In 1657 we find the poet making another journey to Denmark, where he went to fulfil the unpleasant duty of paying his son's debts. In Denmark he was the recipient of considerable attention, and while there his portrait was painted by the celebrated Dutch artist Karl van Mander, who was painter to the Danish court.

THE SHADOWS.

Soon after his return to Amsterdam, the great poet who had celebrated so many distinguished personages, and who had become the pride of his nation, was, by the bankruptcy of his profligate son, brought to the very verge of poverty.

Besides the little Constantine, whose early death we have elsewhere recorded, the poet had three children: one son, Justus, and two daughters, Sarah and Anna. Sarah died in childhood, and Anna, who was said to resemble her father both in intellect and in appearance, lived with him, and was ever a loving and devoted daughter. The son, "Joost," was both stupid and dissolute. His ignorance was so great that, when some one spoke of his father's tragedy, "Joseph in Egypt," he inquired if Joseph was not also a Catholic. During the life of his first wife, a woman of some force, this unworthy son of a distinguished sire kept within due bounds. Shortly after her death, however, he was united to a shallow spendthrift with whom he wasted his substance in riotous living, while the shop, of course, was neglected; and the business, in consequence, soon ruined.

At this the old man was so grieved that, with his daughter, who was yet with him, he moved away to another part of the city.

Here he was many times heard to say, "Had I not the comfort and the quickening of the Psalms"—of which at that time he was making his version—"I should die in my misery." He often also said to his friends, "Name no child by your own name; for if he should not turn out well it is forever branded."

In the meantime the son went from bad to worse. He squandered not only all of his own property, but also much that had been intrusted into his hands by others.

He stood on the point of bankruptcy, with the penalty of imprisonment staring him in the face, when his father, with a keen sense of honor and of family pride, satisfied all creditors by the sacrifice of his own snug little fortune of forty thousand guldens, the savings of half a century.

Friends of the family advised the erring son to go to the Dutch Colonies in the East Indies, there to begin life anew. But he obstinately refused even to listen to such a proposition, and continued his wild career unchecked. The unhappy father was finally compelled to ask the Burgomaster of the city to use the gentle compulsion of the law, which was done.

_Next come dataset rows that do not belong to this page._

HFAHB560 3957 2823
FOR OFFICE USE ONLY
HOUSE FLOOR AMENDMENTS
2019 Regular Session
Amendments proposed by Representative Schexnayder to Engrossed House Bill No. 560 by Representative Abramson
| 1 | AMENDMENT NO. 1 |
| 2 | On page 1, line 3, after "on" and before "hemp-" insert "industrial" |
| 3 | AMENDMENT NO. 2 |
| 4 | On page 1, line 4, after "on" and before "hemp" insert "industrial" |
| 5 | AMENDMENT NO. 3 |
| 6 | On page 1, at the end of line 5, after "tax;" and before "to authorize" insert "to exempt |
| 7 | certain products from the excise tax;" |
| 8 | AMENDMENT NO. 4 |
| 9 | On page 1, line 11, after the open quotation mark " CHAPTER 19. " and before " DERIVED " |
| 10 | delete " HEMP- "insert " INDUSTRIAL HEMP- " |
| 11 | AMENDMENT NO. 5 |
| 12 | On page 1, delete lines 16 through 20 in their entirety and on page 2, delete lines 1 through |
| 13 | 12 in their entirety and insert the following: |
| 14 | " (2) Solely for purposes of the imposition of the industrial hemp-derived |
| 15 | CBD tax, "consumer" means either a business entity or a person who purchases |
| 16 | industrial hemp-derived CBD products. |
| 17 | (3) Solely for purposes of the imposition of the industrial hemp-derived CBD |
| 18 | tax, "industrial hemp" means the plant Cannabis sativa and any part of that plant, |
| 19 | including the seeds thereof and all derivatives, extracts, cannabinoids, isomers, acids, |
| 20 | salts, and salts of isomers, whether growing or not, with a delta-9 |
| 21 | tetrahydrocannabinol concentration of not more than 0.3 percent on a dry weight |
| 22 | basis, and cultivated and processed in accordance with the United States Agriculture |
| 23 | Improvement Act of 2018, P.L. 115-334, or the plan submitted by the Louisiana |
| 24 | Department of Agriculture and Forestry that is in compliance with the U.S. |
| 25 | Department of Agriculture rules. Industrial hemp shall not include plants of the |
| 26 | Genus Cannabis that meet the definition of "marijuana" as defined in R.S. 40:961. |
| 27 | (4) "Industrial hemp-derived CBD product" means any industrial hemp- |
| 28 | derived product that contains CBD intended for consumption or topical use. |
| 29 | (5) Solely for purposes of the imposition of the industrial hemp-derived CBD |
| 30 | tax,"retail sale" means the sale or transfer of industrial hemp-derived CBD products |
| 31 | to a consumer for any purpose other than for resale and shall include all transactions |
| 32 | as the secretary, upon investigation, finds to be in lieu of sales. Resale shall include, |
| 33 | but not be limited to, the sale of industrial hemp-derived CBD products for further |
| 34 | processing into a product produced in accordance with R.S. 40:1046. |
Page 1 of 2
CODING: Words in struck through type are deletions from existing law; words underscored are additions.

There are few sadder pictures in the history of letters than that of the old gray-haired poet, bowed down with this greatest of all griefs, the heart-crushing realization of being the parent of ungrateful and criminal offspring, standing on the quay, and bidding, with bitter agony, his unfeeling child a last farewell. We imagine the tear-bedimmed eyes of the heart-broken father straining for one more glimpse of the unworthy but yet beloved son, who, in the far horizon, was perhaps even then carelessly walking the deck of the departing ship, meditating some new and disgraceful profligacy upon his arrival in India. Fortunately he died on the journey, and the poet was doubtless spared much suffering. Too bitterly had Vondel learned, even as Lear, "How sharper than a serpent's tooth it is to have a thankless child!"